Water Is Not a Weapon—It Is a Sacred Lifeline

By: Iqbal Latif

If you try to cut water to my children and my nation, it is not a strategy—it is pure evil.

This is a loathsome, vicious mindset, unworthy of any civilization that claims moral superiority. Even in war, history teaches us that attacking civilian water supplies is a red line. What kind of goodness can one expect when a dagger is thrust into the heart of a people’s survival—into the hands of mothers and the mouths of children?

Only the most callous minds can conceive such cruelty, and that too in defiance of a binding treaty, co-signed and guaranteed by the World Bank, which explicitly states it cannot be unilaterally revoked.

What a shame.

A Treaty Forged from Humanity, Not Weakness

The Indus Waters Treaty (IWT) of 1960 stands as evidence that even fierce rivals can find common ground when it comes to water—the essence of life. This wasn’t an act of charity. It was pragmatic leadership.

Under the IWT:

– India received rights to the eastern rivers (Ravi, Beas, and Sutlej)

– Pakistan received rights to the western rivers (Indus, Jhelum, and Chenab)

– India paid financial compensation to Pakistan, including for dam construction and water storage projects

– The World Bank acted as broker and guarantor

This was a landmark agreement, respected for over six decades—even through wars. It envisioned that water would never become a weapon.

Facts Matter

Water sustains over 1.5 billion lives in this region. It cannot be used as leverage in political conflicts.

Nations may respond to terrorism through targeted operations against perpetrators. That preserves moral clarity.

But threatening a nation’s access to water crosses a fundamental ethical boundary—a crime against civilians, and a betrayal of human dignity.

The Geneva Conventions and the Rome Statute of the International Criminal Court explicitly prohibit attacks on objects indispensable to civilian survival, including drinking water installations and irrigation works. Protocol I of the Geneva Conventions specifically protects “drinking water installations and supplies and irrigation works.”

A Dangerous Precedent

Canada didn’t sanction 1.4 billion Indians after allegations of a state-sponsored killing on its soil. It sought diplomatic accountability, not collective vengeance.

This is the difference between:

Justice and revenge,

Targeted response and indiscriminate retaliation,

Leadership and impulse.

Rivers are not bargaining chips.

They are the shared heritage of humanity.

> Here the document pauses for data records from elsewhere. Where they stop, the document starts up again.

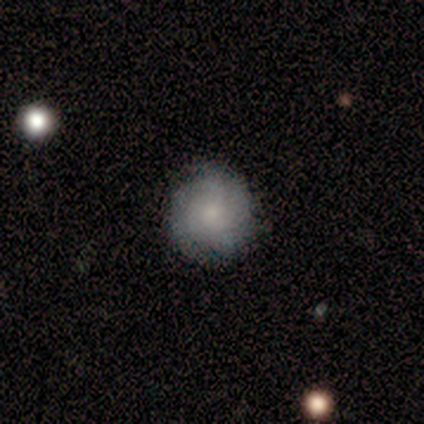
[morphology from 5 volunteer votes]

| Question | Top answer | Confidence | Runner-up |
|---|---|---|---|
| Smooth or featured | smooth | 60% | featured or disk (20%) |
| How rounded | round | 100% | — |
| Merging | none | 100% | — |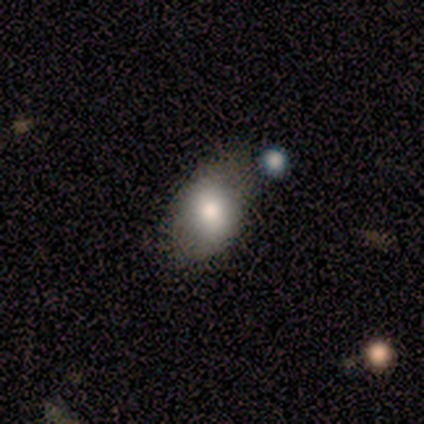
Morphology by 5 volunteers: This is clearly a smooth galaxy (100%). How rounded: clearly in between (80%). Merging: likely none (60%).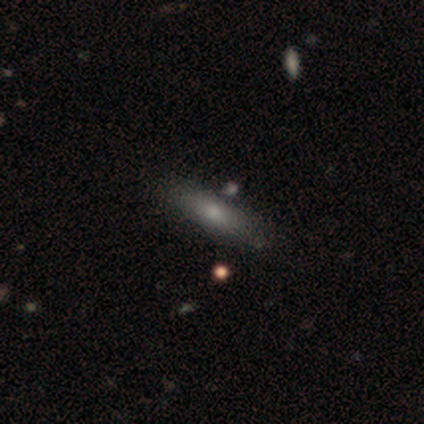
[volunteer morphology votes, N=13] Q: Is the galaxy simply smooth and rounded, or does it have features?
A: smooth — 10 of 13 (77%).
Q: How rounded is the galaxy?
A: cigar-shaped — 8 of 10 (80%).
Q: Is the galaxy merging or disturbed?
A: none — 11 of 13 (85%).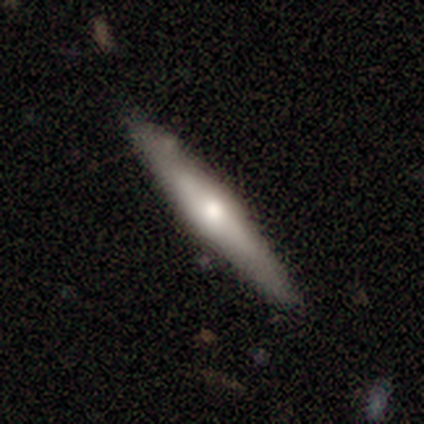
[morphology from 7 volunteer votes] smooth-or-featured: smooth: 71% | featured or disk: 14% | star or artifact: 14%
  how-rounded: cigar-shaped: 100% | round: 0% | in between: 0%
  merging: none: 100% | minor disturbance: 0% | major disturbance: 0% | merger: 0%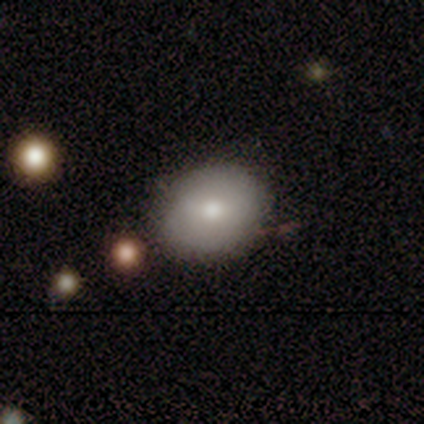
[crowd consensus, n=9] Volunteers were most divided on "how rounded": in between: 67%, round: 33%, cigar-shaped: 0%. More confident: merging — none (75%); smooth or featured — smooth (67%).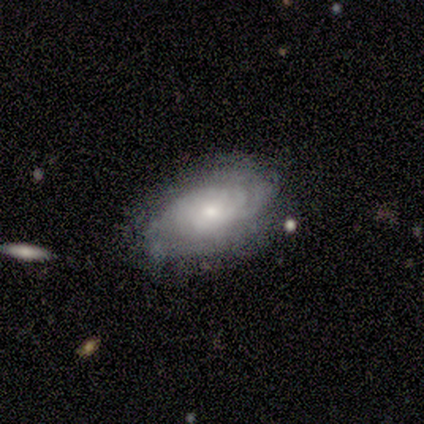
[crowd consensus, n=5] Smooth or featured?
  - featured or disk: 60% *
  - smooth: 40%
  - star or artifact: 0%
Edge-on disk?
  - no: 100% *
  - yes: 0%
Bar?
  - no: 100% *
  - strong: 0%
  - weak: 0%
Spiral arms?
  - no: 67% *
  - yes: 33%
Bulge size?
  - moderate: 67% *
  - small: 33%
  - dominant: 0%
  - large: 0%
  - none: 0%
Merging?
  - none: 100% *
  - minor disturbance: 0%
  - major disturbance: 0%
  - merger: 0%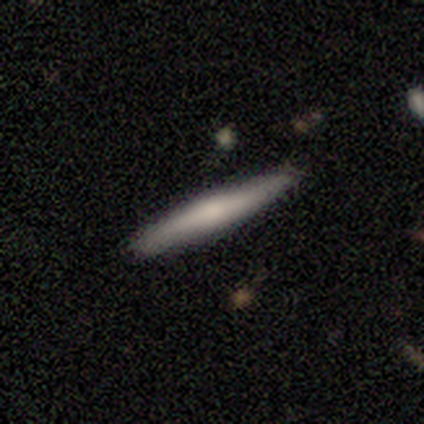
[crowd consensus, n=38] Q: Smooth or featured?
A: smooth (58%); runner-up: featured or disk (37%)
Q: How rounded?
A: cigar-shaped (100%)
Q: Merging?
A: none (86%); runner-up: minor disturbance (14%)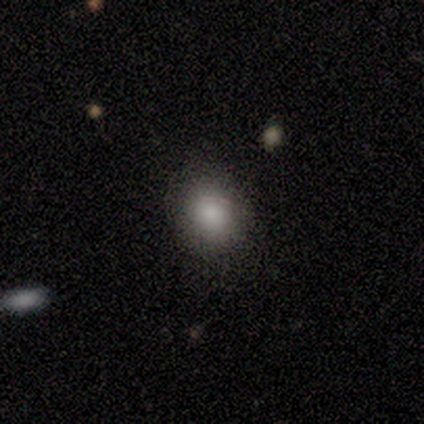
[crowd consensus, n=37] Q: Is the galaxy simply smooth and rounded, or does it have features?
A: smooth — 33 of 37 (89%).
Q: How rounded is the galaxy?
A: round — 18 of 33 (55%).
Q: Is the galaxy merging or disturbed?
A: none — 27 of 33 (82%).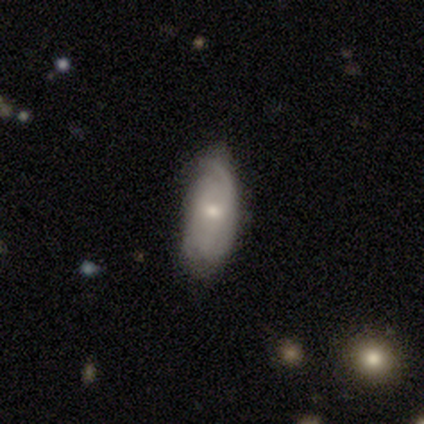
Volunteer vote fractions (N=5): smooth_or_featured: featured or disk (p=0.60) [alt: smooth p=0.40]
disk_edge_on: no (p=1.00)
bar: no (p=0.67) [alt: weak p=0.33]
has_spiral_arms: yes (p=1.00)
spiral_winding: tight (p=1.00)
spiral_arm_count: 2 (p=0.33) [tied with: more than 4 p=0.33, can't tell p=0.33]
bulge_size: small (p=0.67) [alt: moderate p=0.33]
merging: none (p=0.60) [alt: minor disturbance p=0.40]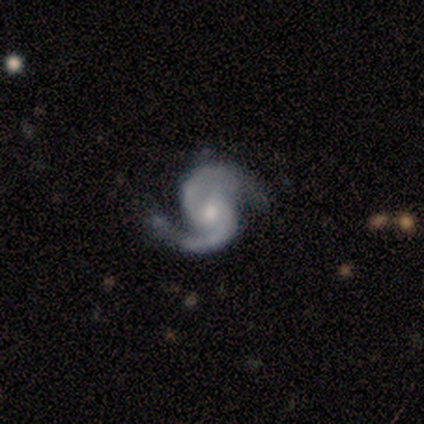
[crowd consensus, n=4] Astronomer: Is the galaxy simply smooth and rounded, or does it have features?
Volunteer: featured or disk — 75%.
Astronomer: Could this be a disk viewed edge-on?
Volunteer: no — 67%.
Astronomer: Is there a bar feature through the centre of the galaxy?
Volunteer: no — 100%.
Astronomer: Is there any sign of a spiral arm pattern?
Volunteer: yes — 100%.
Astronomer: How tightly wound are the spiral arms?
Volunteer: medium — 50%, tied with loose at 50%.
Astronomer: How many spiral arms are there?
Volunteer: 2 — 100%.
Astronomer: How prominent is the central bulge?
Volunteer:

Any leader who weaponizes water betrays international law, morality, and civilization itself.

Why This Moment Matters

War destroys regions.

Water sustains them.

The World Is Watching.

History Is Listening.

If you wish to lead—

Lead with courage, not cruelty.

Lead with restraint, not retaliation.

Lead with truth, not propaganda.

Peace cannot be built on vengeance.

And civilization cannot survive when rivers are turned into weapons.

Let us not become the very monsters we claim to fight.

Let this be a moment of reflection—not escalation.

Iqbal Latif

Thinker. Advocate for principled leadership and a balanced response—not indiscriminate retaliation.